### Material provided ###
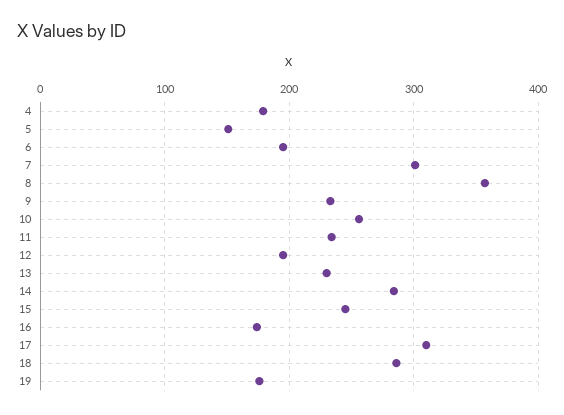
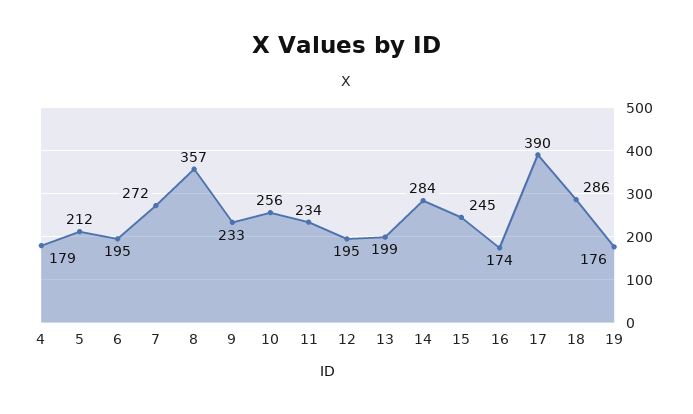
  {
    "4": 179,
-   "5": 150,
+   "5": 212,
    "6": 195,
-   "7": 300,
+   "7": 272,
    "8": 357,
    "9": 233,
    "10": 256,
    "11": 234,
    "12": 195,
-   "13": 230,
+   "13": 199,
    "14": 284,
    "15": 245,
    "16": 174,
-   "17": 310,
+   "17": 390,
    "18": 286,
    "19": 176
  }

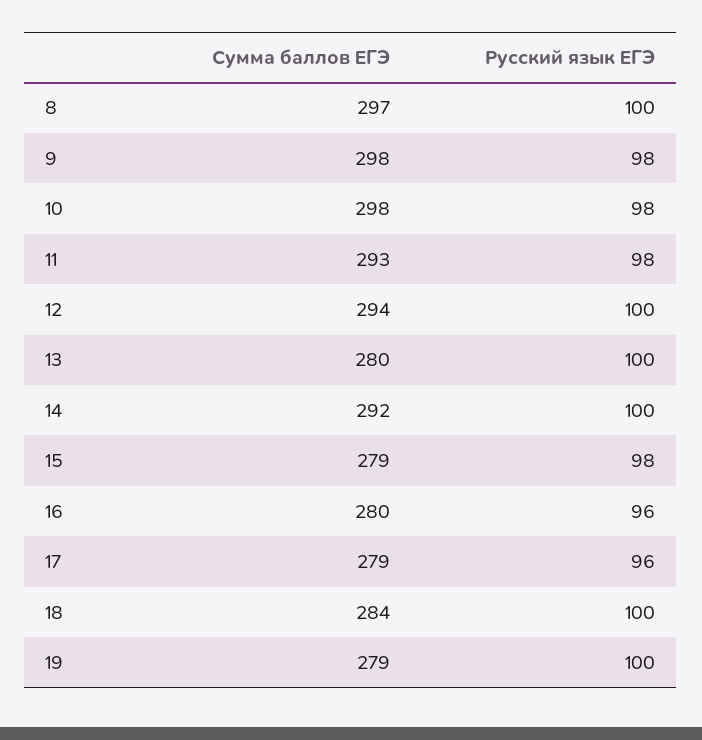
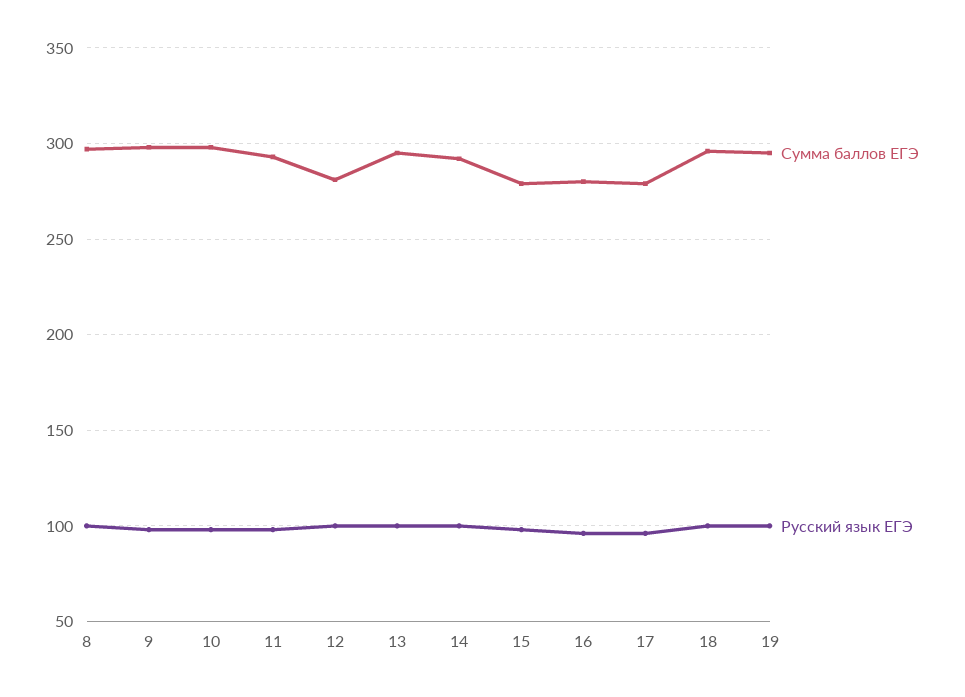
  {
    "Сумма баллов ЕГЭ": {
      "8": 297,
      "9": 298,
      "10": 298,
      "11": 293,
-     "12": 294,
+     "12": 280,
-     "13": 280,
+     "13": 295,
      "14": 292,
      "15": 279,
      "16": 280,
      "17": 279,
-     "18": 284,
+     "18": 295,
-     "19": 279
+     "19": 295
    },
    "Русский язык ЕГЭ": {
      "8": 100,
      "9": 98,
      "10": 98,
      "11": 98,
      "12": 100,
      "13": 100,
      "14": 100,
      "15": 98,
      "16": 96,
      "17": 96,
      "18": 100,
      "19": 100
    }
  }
###
▸ **What needs to be done**
Your answer should contain all the material above, written out exactly, and none of the pictures.

▸ **Written reply**
  {
    "4": 179,
-   "5": 150,
+   "5": 212,
    "6": 195,
-   "7": 300,
+   "7": 272,
    "8": 357,
    "9": 233,
    "10": 256,
    "11": 234,
    "12": 195,
-   "13": 230,
+   "13": 199,
    "14": 284,
    "15": 245,
    "16": 174,
-   "17": 310,
+   "17": 390,
    "18": 286,
    "19": 176
  }

  {
    "Сумма баллов ЕГЭ": {
      "8": 297,
      "9": 298,
      "10": 298,
      "11": 293,
-     "12": 294,
+     "12": 280,
-     "13": 280,
+     "13": 295,
      "14": 292,
      "15": 279,
      "16": 280,
      "17": 279,
-     "18": 284,
+     "18": 295,
-     "19": 279
+     "19": 295
    },
    "Русский язык ЕГЭ": {
      "8": 100,
      "9": 98,
      "10": 98,
      "11": 98,
      "12": 100,
      "13": 100,
      "14": 100,
      "15": 98,
      "16": 96,
      "17": 96,
      "18": 100,
      "19": 100
    }
  }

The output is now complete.